Since last August, I’ve been involved in a Tohoku restration project, “Youth Community Leader Dialog (YCLD).” This initiative is taken the lead by NPO Miratuku (meaning “Emerging Future”), the Berkana Institute, and KEEP Foundation as a result of 311.
YCLD aims to offer an opportunity for us who reside in Japan facing the gigantic crisis to co-create resilient community where we can lean to each other for today and tomorrow. We specifically focus on nurturing youth (but not excluded) leaders who are to take the initiative on the current challenges. Nonetheless, interestingly enough, a wide variety of generations gather to support the younger generations and mentorship is generated.
YCLD is a three-day workshop held in Kiyosato, Yamanashi Prefecture, the foot of Mt. Fuji. Our facilitator team (we call it a “hosting team”) consists of Japanese as well as foreigners. Amazingly, the foreign hosts fly all the way from the States, Latin America, Oceania, or Europe to Japan just for this workshop! Therefore, the workshop is conducted bilingual with excellent interpreters.

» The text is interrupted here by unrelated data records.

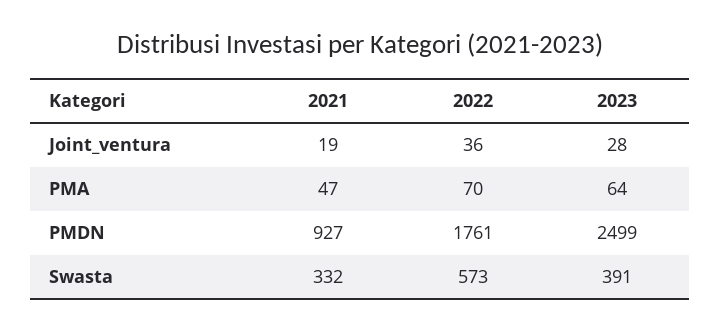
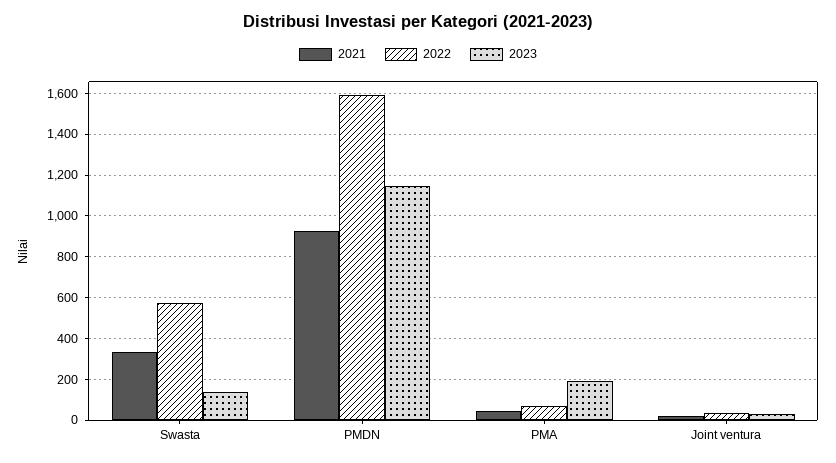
2023, PMA: 64 -> 200
2022, PMDN: 1761 -> 1600
2023, PMDN: 2499 -> 1150
2023, Swasta: 391 -> 150

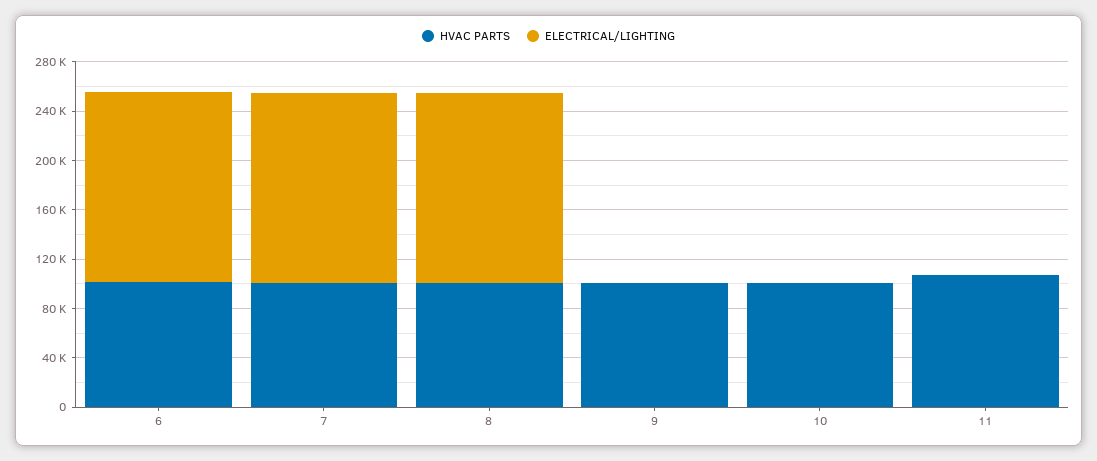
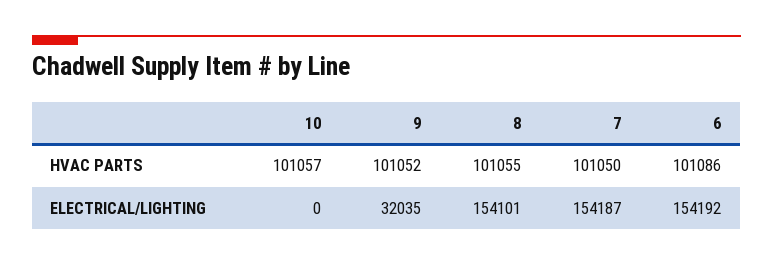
ELECTRICAL/LIGHTING, 9: 0 -> 32035
HVAC PARTS, 11: 110000 -> none
ELECTRICAL/LIGHTING, 11: 0 -> none

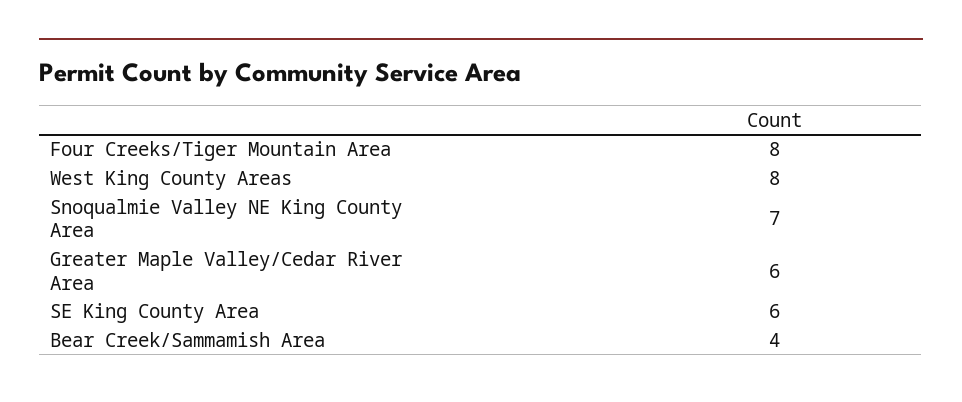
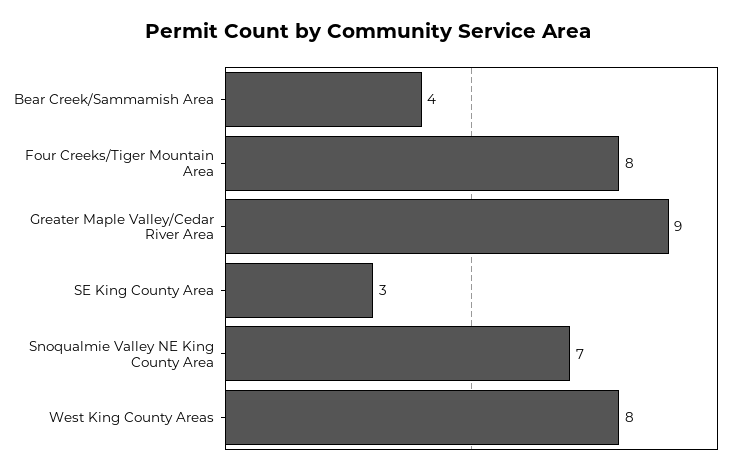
Greater Maple Valley/Cedar River Area: 6 -> 9
SE King County Area: 6 -> 3

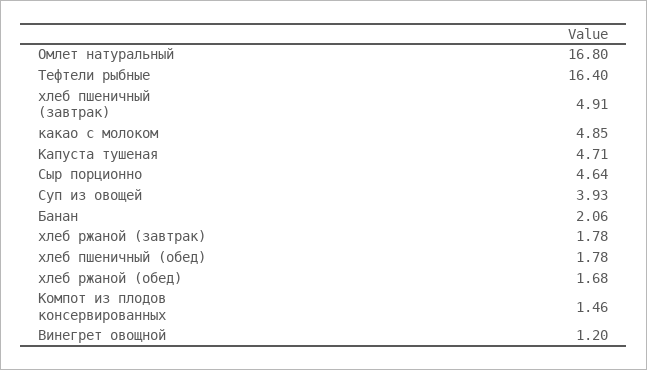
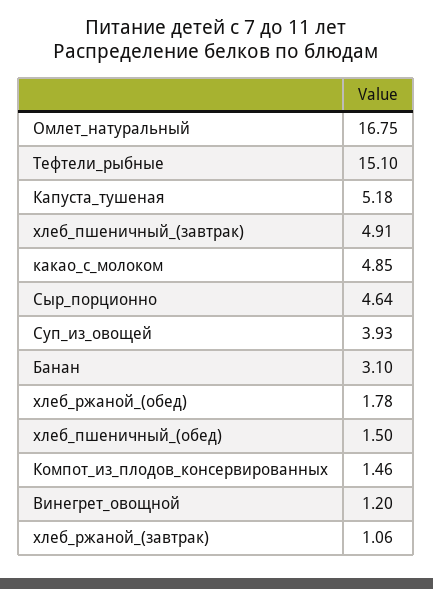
Омлет натуральный: 16.8 -> 16.75
Тефтели рыбные: 16.4 -> 15.1
Капуста тушеная: 4.71 -> 5.18
Банан: 2.06 -> 3.1
хлеб ржаной (завтрак): 1.78 -> 1.06
хлеб пшеничный (обед): 1.78 -> 1.5
хлеб ржаной (обед): 1.68 -> 1.78

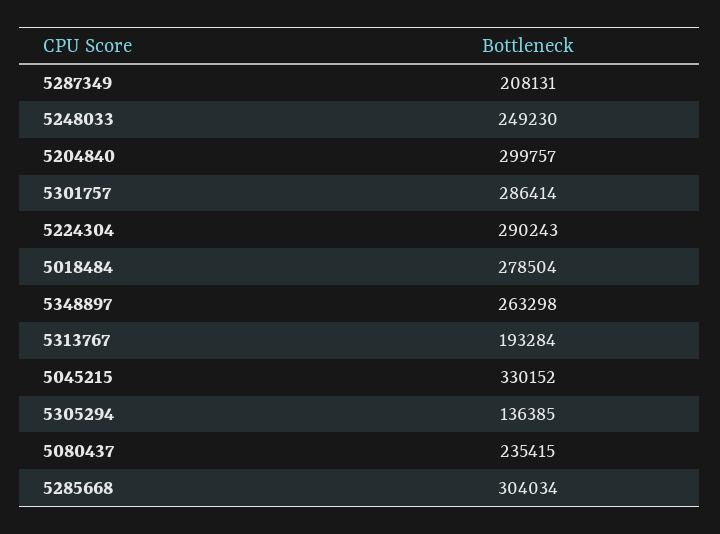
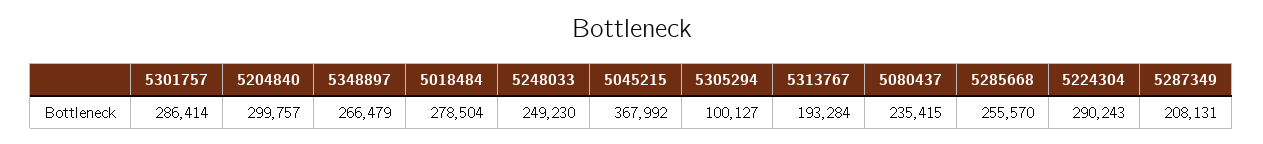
5348897: 263298 -> 266479
5045215: 330152 -> 367992
5305294: 136385 -> 100127
5285668: 304034 -> 255570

Participants have a series of intensive dialog that rarely happen in our busy daily life, revisit their fundamental values, become aware of who they are and how they are connected to society, and discover an elegant minimum action step to take from now on. We strongly believe that conscientious and deliberate communication is the core competence that today’s leaders must have because the leaders are required to form the new teams, organizations, and systems to respond to rapid social, economic and political changes. The workshop is designed in a way that the participants experience deep dialog to open up themselves and develop trustworthy and lasting relationships with others. It is stunning to witness how much we are able to accomplish and build rapport with strangers for merely three days. As long as we know how to liberate ourselves just a bit from our old nutshell and accept the way we are, others come closer to us automatically.
We, the hosting team, has very very intense meetings during the workshop because we improvise and decide what we do with the participants along the way. We roughly design the program (how the workshop flows throughout three days) in advance (the day before!) but continue to make adjustments and sometimes major changes as we listen to the participants’ voices. This design process isn’t a piece of cake, but enables me to develop an active listening skill and refine an ability to sense “ba.” A phenomenon arises and passes by at each and every moment. We can never anticipate things perfectly. Even if we design a beautiful program of three days, it might not simply fit the participants’ needs or particular situations where we happen to be. Therefore, we create a few plans, carry out one of them, sense the space (ba) to see if that works or not, and persistently revise it.
Another remarkable characteristic of the design process is that we use dialog as a method of planning. In general, dialog is considered to be unpractical so that time is wasted while nothing is decided. It’s true in many occasions. Nevertheless, once you learn how to get rid of your attachment to your “good” ideas but tap into your honest thoughts based on your intuition, dialog can be a powerful way to stimulate ideas and make a decision.
Many participants reach to striking realization of self and go through significant shifts in their mind and heart. Positive impact that the participants get seems to be much bigger than I imagine, even when I feel that I could have done differently. This makes me more humble, and more cautious about my behavior and words because I can’t expect how and when I possibly influence others’ life and because I can’t control whether influence is positive or negative. That’s all up to recipients.
We have hosted the workshop four times in 2011 (I missed the first one, though) and the fifth one is upcoming in March. I’m excited to plunge into the new community that will be presenting itself.